How property players can better respond to COVID-19

Coordinated policy and monetary responses from the Philippine government and central bank are likely to instill confidence in the property market before the end of 2020.

The Philippines’ economic growth potential for 2020 will be clipped by the impact of COVID-19. As it is, the Philippine economy grew by 5.9 percent last year, the slowest pace since the 3.7 percent recorded in 2011.

In our opinion however, coordinated policy and monetary responses from the Philippine government and central bank are likely to instill confidence in the property market before the end of 2020, assuming that the outbreak peaks in the first half of 2020.

In light of ongoing developments, Colliers offers recommendations on how property developers can better respond to the impact of COVID-19 on the economy and the country.

Residential

Colliers expects softer demand due to increasing unemployment or declining remittances from Filipinos abroad. Depending on the duration of the Luzon quarantine, prices in the secondary market will likely soften to their pre-selling levels. Demand in business districts that mainly house offshore gaming companies from China (e.g the Bay Area) are also likely to decline particularly if the travel ban continues.

During this period, property developers should highlight property management as it is crucial to the health and safety of the buildings and unit owners, as well as offer more flexible terms to attract buyers.End-users and investors meanwhile can take advantage of the opportunity presented by better pricing for both the pre-selling and secondary markets. Look for units in the fringe areas where there is still potential for capital value appreciation and where price increases have been due to end-user demand.

Office

Colliers sees inspection activity to likely decline resulting in lower take-up of office spaces in the first half of 2020. A slower macroeconomic environment is likely to hinder traditional occupants’ expansion plans and we expect demand to recover in the second half of 2020 at the earliest. We also anticipate slower expansion from Philippine offshore gaming operators (POGOs) and traditional occupants due to travel bans imposed by Chinese and Philippine governments and Luzon quarantine.
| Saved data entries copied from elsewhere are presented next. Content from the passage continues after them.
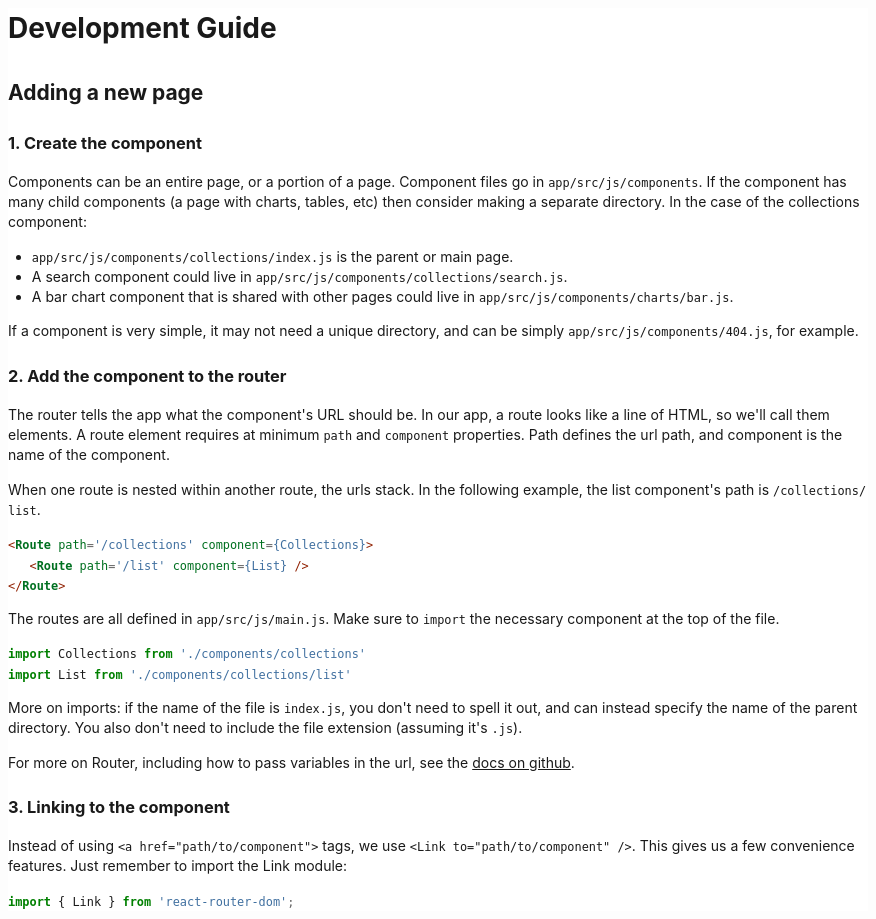 # Development Guide

## Adding a new page

### 1. Create the component

Components can be an entire page, or a portion of a page. Component files go in `app/src/js/components`. If the component has many child components (a page with charts, tables, etc) then consider making a separate directory. In the case of the collections component:

 - `app/src/js/components/collections/index.js` is the parent or main page.
 - A search component could live in `app/src/js/components/collections/search.js`.
 - A bar chart component that is shared with other pages could live in `app/src/js/components/charts/bar.js`.

If a component is very simple, it may not need a unique directory, and can be simply `app/src/js/components/404.js`, for example.

### 2. Add the component to the router

The router tells the app what the component's URL should be. In our app, a route looks like a line of HTML, so we'll call them elements. A route element requires at minimum `path` and `component` properties. Path defines the url path, and component is the name of the component.

When one route is nested within another route, the urls stack. In the following example, the list component's path is `/collections/list`.

```html
<Route path='/collections' component={Collections}>
   <Route path='/list' component={List} />
</Route>
```

The routes are all defined in `app/src/js/main.js`. Make sure to `import` the necessary component at the top of the file.

```javascript
import Collections from './components/collections'
import List from './components/collections/list'
```

More on imports: if the name of the file is `index.js`, you don't need to spell it out, and can instead specify the name of the parent directory. You also don't need to include the file extension (assuming it's `.js`).

For more on Router, including how to pass variables in the url, see the [docs on github](https://github.com/ReactTraining/react-router/tree/master/docs).

### 3. Linking to the component

Instead of using `<a href="path/to/component">` tags, we use `<Link to="path/to/component" />`. This gives us a few convenience features.  Just remember to import the Link module:

```javascript
import { Link } from 'react-router-dom';
```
Occupiers should take this opportunity to look at new buildings in fringe locations where rents are cheaper than in major central business districts (CBDs)—the time is right for them to negotiate long-term leasing deals. Landlords meanwhile should proactively attract traditional or outsourcing tenants for space vacated by the POGOs. They should target likely resilient sectors such as pharmaceuticals and technology, and work with existing tenants to provide flexible lease terms while maximizing wellness features and prioritizing wellness certifications.

With the right strategies in place, property developers can better respond to the impact of COVID-19 on the economy and the country.

Retail

Luxury retail is expected to feel the immediate pinch due to decline in tourist arrivals, especially those coming from China and South Korea, the Philippines’ major source markets. Domestic consumption is also likely to weaken in the near term, with recovery in demand likely to depend on any government stimulus. However, the online retailers, including those with food and beverage (F&B) deliveries and pharmacies, should benefit during this period.

Colliers recommends to retailers to implement online-to-offline strategy. Smaller tenants should maximize their tie-ups with e-commerce operators and platforms. Retailers could also target senior citizens who are embracing online shopping. Landlords meanwhile should provide short-term rent concessions to support retailers as well as ensure and highlight hygiene standards in malls through good ventilation and adequate sterilization.

Hotel

The hotel sector is immediately impacted, with occupancies of only 35 percent according to our contacts from various hotel operators, down from the 71 percent occupancy at the end of 2019. This is even lower than our initial estimate of hotel occupancy of 63 percent, factoring in a significant drop in Chinese and Korean tourists in 2020 due to the travel bans. The meetings, incentives, conference and exhibitions (MICE) and banquet businesses are also affected due to community quarantines imposed across Luzon.

Colliers recommends to hotel operators to start lining up marketing efforts to recapture foreign and domestic tourists as the COVID-19 pandemic wanes. This is likely to be the first sector to benefit from a government-initiated stimulus package.

Hotel operators, retail establishments, and allied services should closely monitor developments related to the proposed financial package from the government.